Data extracted from a collection:
::::

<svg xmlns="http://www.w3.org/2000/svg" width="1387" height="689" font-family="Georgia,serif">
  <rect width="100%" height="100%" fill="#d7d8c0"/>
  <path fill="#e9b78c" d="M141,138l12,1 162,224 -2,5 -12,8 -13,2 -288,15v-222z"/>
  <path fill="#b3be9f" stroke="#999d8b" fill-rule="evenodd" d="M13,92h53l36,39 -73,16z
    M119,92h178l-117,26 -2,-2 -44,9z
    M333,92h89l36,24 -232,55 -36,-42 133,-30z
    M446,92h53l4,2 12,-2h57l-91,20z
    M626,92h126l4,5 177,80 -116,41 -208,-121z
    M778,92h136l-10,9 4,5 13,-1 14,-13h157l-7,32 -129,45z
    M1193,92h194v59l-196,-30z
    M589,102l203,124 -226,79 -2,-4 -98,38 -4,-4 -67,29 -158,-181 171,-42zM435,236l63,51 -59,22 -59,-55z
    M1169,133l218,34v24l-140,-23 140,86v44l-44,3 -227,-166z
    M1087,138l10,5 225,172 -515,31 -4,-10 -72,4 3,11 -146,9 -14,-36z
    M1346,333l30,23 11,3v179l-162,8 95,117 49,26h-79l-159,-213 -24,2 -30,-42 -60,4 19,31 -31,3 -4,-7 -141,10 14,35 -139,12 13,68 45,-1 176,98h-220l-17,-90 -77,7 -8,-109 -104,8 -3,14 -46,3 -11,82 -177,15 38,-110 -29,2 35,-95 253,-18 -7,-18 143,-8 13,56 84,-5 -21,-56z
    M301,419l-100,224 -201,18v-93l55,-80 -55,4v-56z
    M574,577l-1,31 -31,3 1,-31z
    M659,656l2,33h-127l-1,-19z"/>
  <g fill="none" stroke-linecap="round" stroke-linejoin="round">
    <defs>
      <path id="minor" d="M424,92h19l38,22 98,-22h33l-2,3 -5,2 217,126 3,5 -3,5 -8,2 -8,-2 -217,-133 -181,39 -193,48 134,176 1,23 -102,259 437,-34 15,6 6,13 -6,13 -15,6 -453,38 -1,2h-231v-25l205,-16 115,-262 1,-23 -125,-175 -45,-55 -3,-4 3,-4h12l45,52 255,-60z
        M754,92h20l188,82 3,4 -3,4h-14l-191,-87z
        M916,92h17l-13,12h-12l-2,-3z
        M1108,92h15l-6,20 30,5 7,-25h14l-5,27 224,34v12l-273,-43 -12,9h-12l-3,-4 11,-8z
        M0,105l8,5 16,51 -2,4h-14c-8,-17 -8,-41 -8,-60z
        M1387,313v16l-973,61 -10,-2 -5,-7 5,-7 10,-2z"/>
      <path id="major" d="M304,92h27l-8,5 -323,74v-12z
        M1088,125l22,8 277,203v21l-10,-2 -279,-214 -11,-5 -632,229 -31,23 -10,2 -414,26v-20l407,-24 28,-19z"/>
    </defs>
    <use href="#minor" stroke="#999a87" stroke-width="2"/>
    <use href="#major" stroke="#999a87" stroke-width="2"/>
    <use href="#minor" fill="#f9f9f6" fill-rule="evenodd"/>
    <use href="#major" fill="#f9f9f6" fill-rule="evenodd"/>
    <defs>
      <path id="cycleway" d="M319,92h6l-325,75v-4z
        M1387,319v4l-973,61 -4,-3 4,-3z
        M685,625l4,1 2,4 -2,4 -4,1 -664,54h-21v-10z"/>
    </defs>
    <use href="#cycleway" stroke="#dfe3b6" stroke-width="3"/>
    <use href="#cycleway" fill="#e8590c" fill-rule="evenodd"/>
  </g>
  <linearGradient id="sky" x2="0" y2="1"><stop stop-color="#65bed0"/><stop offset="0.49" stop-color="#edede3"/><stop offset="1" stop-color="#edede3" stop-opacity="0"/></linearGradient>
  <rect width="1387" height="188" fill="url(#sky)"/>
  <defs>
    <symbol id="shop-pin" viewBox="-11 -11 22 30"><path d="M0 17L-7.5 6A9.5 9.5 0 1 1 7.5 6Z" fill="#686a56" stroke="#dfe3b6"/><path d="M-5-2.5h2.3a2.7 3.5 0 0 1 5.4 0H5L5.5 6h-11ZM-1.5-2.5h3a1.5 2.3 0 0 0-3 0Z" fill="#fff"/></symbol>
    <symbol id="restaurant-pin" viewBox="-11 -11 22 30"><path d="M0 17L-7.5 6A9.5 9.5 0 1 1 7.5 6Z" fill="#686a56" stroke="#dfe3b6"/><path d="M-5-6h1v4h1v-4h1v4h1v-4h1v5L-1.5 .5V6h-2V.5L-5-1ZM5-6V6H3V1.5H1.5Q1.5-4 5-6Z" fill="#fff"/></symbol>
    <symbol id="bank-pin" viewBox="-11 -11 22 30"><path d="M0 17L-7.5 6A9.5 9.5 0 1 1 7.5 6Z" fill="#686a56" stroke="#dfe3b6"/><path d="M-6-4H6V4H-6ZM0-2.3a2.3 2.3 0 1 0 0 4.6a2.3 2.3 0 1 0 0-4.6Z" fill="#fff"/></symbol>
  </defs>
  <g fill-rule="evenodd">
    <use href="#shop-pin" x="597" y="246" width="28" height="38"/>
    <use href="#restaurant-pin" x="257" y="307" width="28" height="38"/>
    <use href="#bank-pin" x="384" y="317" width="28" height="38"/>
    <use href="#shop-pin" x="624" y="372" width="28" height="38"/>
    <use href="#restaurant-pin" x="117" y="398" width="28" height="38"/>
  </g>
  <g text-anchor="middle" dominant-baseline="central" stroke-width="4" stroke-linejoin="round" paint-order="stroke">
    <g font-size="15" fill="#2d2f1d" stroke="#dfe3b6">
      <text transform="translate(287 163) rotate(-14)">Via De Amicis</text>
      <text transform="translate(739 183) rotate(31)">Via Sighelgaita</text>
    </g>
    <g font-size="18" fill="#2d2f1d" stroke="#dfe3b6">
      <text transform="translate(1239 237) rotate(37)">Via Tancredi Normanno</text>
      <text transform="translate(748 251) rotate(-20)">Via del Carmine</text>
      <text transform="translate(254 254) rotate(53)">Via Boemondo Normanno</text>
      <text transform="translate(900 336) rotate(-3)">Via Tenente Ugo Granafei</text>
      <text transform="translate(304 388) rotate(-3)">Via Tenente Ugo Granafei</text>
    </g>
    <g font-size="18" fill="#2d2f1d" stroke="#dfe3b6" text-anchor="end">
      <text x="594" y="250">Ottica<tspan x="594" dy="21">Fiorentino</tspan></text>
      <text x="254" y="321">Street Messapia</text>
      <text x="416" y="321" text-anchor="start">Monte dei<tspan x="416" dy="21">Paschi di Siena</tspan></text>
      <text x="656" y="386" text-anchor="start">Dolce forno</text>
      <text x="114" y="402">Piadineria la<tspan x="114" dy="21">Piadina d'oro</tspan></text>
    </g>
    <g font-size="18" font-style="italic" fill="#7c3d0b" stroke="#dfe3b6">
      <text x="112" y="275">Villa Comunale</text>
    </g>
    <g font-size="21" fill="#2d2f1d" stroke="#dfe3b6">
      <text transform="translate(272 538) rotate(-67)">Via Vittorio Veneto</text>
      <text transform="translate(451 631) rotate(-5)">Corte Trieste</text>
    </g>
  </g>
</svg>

::::

*DIRECTIONS FOR THIS TASK*. Across the entries, tally every line that contains the word "round" and report the sum by itself.

*TASK OUTPUT*. 2